Your instructions → Please return each line of the data below that contains the word "based".

Material provided →
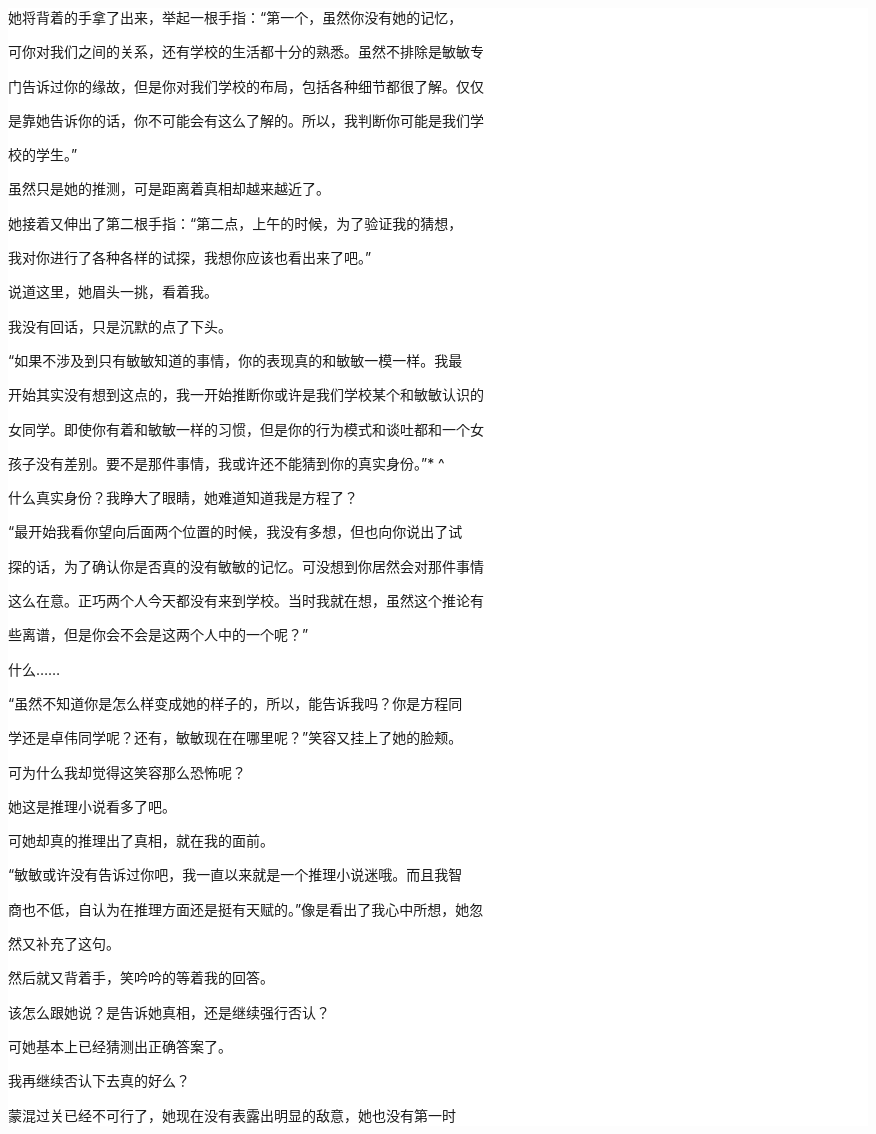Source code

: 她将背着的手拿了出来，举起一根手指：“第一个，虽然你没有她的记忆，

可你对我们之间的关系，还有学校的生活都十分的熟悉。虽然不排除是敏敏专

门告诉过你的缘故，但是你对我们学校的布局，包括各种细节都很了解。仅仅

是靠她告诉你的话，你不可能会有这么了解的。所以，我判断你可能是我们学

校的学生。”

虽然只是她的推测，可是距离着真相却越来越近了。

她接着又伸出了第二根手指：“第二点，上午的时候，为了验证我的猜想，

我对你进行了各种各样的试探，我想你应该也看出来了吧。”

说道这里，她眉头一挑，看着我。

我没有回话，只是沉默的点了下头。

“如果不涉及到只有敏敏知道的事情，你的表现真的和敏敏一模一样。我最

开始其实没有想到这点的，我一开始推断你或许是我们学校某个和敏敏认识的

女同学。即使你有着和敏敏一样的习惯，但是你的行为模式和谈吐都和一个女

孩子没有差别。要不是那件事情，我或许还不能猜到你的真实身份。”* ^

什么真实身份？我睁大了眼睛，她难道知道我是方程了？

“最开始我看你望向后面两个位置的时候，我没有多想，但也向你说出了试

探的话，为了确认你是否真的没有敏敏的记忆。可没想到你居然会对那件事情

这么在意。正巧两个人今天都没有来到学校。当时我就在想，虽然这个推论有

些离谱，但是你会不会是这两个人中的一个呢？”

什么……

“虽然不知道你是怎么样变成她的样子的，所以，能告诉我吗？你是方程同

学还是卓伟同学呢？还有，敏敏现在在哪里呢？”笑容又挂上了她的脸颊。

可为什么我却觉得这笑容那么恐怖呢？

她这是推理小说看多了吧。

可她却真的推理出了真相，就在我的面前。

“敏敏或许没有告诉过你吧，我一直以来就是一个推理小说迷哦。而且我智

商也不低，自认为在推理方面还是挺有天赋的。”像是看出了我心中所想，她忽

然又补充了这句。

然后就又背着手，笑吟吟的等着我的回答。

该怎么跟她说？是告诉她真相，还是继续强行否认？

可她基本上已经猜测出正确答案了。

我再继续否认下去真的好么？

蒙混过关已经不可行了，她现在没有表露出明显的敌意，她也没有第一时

---

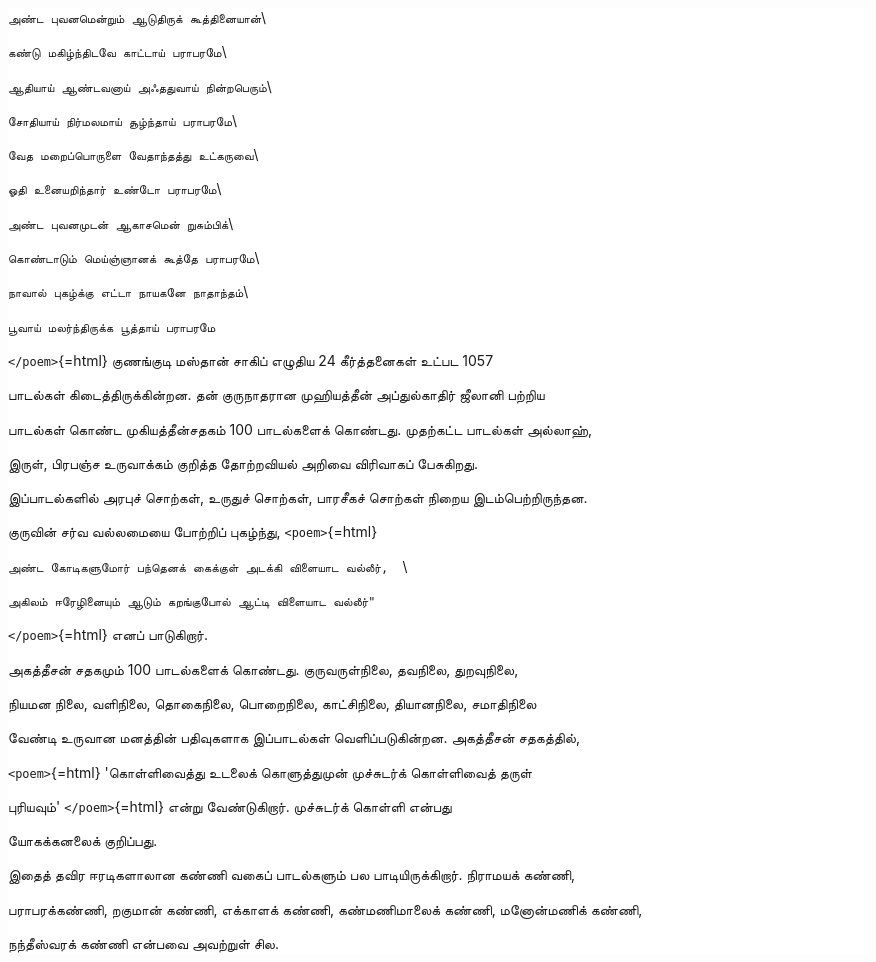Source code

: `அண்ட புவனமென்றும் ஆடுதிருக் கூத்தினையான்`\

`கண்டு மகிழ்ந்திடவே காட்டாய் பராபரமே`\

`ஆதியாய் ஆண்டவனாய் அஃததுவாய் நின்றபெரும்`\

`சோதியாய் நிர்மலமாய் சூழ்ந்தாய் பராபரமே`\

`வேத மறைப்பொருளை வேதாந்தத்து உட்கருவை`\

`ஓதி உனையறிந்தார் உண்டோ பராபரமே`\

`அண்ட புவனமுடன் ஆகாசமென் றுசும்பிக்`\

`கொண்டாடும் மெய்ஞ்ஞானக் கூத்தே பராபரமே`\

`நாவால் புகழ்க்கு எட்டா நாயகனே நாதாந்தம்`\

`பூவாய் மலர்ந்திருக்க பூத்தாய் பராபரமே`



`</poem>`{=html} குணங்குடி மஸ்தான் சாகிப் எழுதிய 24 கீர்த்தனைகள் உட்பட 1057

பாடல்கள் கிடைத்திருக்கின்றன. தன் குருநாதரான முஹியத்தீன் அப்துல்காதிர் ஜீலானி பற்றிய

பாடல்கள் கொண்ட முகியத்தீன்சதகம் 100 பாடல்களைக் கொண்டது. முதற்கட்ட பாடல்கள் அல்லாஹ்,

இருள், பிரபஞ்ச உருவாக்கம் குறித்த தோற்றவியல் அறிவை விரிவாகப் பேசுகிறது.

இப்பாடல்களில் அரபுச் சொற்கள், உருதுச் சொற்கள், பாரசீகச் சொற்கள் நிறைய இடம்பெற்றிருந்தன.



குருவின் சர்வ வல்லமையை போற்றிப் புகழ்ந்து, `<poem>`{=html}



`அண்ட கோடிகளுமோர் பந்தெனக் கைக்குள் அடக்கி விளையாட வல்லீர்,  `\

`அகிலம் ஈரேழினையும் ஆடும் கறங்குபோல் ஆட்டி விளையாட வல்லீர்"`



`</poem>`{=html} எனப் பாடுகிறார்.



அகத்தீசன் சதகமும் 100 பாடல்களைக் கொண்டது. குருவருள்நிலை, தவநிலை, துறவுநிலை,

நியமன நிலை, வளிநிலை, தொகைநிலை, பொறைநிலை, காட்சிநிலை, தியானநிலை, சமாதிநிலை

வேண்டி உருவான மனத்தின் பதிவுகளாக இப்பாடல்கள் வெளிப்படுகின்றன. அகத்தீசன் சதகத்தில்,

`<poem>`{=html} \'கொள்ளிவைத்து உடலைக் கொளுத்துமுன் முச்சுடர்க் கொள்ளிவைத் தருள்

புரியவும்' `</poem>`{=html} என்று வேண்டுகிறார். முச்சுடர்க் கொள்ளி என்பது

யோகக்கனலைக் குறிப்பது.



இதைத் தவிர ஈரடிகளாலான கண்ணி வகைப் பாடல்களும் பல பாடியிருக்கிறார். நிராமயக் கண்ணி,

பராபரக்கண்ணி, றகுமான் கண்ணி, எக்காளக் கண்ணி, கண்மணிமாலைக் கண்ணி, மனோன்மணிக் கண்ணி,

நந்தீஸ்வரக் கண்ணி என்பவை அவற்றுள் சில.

...

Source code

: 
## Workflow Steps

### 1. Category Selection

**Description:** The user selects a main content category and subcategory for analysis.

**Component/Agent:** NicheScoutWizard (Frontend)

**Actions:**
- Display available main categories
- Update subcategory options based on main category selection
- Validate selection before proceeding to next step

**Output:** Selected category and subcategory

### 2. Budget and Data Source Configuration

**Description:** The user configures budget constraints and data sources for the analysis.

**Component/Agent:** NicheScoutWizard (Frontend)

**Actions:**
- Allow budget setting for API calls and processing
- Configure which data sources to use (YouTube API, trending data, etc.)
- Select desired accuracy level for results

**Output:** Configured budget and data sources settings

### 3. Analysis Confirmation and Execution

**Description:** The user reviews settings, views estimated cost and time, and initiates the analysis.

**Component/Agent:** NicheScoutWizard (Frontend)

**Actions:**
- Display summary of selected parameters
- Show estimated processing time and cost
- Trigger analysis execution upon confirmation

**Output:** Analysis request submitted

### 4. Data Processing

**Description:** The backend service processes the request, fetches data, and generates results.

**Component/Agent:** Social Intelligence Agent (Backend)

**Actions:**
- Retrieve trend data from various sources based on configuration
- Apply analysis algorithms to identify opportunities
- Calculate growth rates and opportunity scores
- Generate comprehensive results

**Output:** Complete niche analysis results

Problem solution →
- Update subcategory options based on main category selection
- Retrieve trend data from various sources based on configuration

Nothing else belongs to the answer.